Ship traffic around the Port of Shanghai
A graphic from Marine Traffic shows scores of ships anchored close to the Port of ShanghaiImage: MarineTraffic/dpa/picture alliance

Stamer said the delays would be felt in Europe in around two months as it takes between 5 to 6 weeks for container ships to travel from Shanghai to the northern German port of Hamburg, and a further two weeks for the goods to be offloaded and delivered.

Fresh delays will fuel inflation

Stamer predicted that consumer goods would become more expensive this summer as a result, adding that Germany could be among those worst affected by the delays as nearly a third of the sea trade between China and Europe's largest economy is sent via the port of Shanghai. Between 5-8% of trade between the two nations is currently delayed, he said.

German economic representative in China Maximilian Butek backed up the prediction, telling the dpa news agency on Friday that alternative delivery routes via other ports were not sufficient to cushion the loss.

Butek agreed that the port of Shanghai itself was not the biggest area of concern as the real delays were caused by transporting the goods from factories to the port.

Supply chains already struggling

The fresh delays are certain to exacerbate a supply chain crisis that has grown since the height of the first COVID lockdowns around the world in spring 2020.

The pandemic initially forced the closure of large parts of the global economy, which forced freight companies to cancel shipping schedules.
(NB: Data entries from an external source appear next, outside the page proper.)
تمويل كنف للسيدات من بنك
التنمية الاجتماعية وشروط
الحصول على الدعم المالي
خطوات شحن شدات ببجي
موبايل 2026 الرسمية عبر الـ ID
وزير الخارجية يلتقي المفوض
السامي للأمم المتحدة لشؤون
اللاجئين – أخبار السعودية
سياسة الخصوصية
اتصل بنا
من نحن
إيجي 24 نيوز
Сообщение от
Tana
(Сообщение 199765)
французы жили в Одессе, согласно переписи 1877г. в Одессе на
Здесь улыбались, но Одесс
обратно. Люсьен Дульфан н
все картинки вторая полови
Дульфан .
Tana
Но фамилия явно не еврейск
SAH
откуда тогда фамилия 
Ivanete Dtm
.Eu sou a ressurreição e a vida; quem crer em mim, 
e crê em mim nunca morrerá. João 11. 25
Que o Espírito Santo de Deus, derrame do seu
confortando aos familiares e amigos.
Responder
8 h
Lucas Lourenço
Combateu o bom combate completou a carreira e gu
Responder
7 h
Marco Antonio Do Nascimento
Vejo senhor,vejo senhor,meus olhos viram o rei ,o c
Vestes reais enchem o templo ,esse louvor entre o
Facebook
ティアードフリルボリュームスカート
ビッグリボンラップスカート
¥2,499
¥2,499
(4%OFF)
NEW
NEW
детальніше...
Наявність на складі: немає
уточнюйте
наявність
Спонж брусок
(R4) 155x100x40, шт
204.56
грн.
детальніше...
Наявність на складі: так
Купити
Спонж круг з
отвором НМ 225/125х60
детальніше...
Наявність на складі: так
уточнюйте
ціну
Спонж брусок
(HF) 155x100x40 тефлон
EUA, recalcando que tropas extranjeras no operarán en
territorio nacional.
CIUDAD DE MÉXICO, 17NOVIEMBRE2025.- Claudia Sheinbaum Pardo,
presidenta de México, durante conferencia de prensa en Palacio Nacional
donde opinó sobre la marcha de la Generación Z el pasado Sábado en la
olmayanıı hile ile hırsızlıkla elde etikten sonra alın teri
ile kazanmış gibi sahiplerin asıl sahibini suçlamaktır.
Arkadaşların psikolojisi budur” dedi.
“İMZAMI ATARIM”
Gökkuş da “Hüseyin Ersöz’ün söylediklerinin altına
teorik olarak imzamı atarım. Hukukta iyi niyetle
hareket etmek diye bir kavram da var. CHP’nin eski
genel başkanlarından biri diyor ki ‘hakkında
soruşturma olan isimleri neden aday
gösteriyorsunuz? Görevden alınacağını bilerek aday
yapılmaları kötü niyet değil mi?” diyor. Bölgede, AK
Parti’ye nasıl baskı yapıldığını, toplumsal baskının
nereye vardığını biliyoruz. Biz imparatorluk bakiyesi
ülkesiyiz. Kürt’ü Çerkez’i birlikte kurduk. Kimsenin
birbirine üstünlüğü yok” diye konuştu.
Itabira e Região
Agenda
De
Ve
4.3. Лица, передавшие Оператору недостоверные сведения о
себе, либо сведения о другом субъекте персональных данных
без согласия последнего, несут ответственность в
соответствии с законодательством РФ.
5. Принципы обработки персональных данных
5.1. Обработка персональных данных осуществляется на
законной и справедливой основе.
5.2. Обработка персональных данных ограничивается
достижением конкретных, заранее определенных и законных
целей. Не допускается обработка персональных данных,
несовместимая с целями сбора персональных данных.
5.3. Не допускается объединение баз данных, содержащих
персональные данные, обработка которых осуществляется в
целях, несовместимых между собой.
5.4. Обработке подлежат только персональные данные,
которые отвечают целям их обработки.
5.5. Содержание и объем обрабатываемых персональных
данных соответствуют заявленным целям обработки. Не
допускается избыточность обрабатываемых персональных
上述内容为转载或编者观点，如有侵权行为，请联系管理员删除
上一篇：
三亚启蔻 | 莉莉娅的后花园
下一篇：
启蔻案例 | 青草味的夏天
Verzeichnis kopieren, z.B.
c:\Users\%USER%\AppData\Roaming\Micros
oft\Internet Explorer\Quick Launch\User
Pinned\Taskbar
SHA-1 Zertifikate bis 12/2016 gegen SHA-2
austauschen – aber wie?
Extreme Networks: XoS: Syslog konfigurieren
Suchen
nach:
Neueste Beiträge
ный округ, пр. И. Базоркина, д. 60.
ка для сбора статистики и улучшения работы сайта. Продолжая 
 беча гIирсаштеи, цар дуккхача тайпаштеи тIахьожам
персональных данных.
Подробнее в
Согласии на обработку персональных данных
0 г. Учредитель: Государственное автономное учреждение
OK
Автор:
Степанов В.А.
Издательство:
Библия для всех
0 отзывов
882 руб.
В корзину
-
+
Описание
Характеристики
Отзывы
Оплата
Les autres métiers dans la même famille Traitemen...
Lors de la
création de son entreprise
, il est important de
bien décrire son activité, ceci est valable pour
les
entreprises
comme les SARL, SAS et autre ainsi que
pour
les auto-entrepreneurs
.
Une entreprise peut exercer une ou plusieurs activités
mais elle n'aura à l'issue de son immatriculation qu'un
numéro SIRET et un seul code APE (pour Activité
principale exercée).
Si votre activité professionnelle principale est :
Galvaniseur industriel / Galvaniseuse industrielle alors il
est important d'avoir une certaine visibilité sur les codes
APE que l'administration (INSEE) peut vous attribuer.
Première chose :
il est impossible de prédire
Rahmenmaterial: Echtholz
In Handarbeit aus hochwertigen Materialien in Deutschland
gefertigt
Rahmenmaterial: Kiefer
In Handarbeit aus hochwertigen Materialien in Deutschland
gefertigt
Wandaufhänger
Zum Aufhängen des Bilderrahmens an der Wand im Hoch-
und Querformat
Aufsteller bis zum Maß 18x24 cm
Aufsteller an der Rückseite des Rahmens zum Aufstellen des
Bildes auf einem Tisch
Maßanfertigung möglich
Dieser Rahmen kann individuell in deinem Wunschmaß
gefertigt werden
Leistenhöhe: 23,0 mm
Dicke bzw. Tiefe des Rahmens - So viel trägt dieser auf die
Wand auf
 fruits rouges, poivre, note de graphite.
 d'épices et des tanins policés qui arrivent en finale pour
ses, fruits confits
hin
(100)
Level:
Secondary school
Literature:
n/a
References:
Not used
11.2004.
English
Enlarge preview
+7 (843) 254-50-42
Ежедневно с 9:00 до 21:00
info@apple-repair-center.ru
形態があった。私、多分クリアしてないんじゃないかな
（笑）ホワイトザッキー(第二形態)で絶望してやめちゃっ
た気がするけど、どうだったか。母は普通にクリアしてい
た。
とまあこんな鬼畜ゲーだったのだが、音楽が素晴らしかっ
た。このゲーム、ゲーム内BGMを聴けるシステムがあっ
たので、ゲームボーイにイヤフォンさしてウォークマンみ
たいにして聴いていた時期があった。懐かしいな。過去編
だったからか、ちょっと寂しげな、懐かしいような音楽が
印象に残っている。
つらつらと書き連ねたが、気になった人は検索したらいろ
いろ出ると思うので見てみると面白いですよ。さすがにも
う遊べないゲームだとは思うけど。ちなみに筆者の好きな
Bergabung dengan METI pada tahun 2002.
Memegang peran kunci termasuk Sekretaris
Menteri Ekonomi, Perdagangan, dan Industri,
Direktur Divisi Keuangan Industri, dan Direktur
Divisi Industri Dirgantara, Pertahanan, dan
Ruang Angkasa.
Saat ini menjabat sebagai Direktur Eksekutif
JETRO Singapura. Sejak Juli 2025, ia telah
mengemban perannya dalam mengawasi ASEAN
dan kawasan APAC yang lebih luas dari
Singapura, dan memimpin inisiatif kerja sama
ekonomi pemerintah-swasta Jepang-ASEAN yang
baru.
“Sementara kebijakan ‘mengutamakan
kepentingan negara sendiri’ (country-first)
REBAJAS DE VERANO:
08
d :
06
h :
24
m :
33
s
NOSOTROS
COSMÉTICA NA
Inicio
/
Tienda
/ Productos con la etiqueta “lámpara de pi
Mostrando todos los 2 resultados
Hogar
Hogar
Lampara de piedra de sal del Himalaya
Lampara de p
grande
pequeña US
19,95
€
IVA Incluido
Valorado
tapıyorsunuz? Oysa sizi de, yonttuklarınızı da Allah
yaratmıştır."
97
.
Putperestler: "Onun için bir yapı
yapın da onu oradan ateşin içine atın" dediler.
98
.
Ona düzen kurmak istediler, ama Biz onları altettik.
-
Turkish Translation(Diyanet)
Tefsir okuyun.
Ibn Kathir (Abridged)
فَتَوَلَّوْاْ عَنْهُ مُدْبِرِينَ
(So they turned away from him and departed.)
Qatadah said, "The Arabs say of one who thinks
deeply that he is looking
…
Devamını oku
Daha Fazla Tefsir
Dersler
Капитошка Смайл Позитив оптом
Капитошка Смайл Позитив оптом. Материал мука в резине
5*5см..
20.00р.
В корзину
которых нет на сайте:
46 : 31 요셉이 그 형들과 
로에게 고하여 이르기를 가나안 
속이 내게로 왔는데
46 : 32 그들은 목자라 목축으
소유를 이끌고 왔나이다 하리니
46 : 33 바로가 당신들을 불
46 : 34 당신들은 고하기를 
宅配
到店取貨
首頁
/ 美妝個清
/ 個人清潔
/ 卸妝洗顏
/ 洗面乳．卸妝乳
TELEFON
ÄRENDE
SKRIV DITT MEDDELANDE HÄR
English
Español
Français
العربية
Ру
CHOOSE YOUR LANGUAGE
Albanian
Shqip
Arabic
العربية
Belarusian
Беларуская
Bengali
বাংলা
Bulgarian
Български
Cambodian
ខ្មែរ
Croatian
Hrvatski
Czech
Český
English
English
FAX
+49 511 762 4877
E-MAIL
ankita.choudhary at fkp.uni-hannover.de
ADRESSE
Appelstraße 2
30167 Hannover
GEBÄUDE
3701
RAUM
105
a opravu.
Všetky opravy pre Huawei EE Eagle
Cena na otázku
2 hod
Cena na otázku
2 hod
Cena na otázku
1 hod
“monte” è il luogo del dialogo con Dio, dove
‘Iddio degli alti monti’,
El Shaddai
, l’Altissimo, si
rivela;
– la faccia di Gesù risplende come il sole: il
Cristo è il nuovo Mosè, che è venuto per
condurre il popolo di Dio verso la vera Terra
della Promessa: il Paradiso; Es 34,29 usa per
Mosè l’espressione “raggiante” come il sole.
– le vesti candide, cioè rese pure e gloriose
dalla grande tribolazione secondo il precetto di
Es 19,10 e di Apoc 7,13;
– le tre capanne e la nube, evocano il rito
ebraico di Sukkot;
That, in turn, left scores of container ships anchored off the coast of Western and Chinese ports, often in the wrong location.

As a result, more than three-quarters of the world’s ports have experienced abnormally long turnaround times over the past two years, according to Bloomberg.

Last year, the closure of two other Chinese ports, Ningbo-Zhoushan and Yantian, also worsened the shortages of retail and manufacturing goods to the rest of the world.

As a result, Germany's economy grew by only 2.7% in 2021, rather than the 4.7% forecast. Inflation also hit a near 30-year high.

US supply chain trouble

Describing the global picture, Stamer told DW that approximately 12% of all goods moving around the world by container are currently stuck on ships that are not moving. The usual rate is less than 6%, while the highest-ever rate recorded was 14% in late summer 2021.

Shanghai lockdown curbs eased

Officials in Shanghai vowed Friday to relax anti-virus controls on truck drivers that are hampering their deliveries. The Associated Press cited deputy mayor Zhang Wei as saying the region was making "every effort" to resolve the crisis.

Truck drivers who bring goods to Shanghai have faced multiple checkpoints and virus tests that forced some shipping companies and drivers to avoid the region altogether.

The lockdown is now slowly being eased and a new simpler testing regime will smooth the passage for drivers reaching the port, said Wu Chungeng, the director of the Highway Bureau of the Ministry of Transportation.

No speedy solution

"My intuition is that the delays might get a little worse before they get better," Stamer warned, however. He predicted that global supply chains "won't get back to normal this calendar year," because the port and shipping bottlenecks are complicated to resolve.

"In the next 12 months, we should see some easing, but only if other lockdowns in China can be avoided," Stamer added.

China's leadership has pursued a strict Zero-Covid strategy featuring curfews, mass testing and quarantine requirements since the virus emerged in Wuhan in late 2019.

This approach is being put to a severe test by the arrival of the omicron BA.2 subvariant of the virus and because China's vaccines are not as effective as those produced in the US and Europe.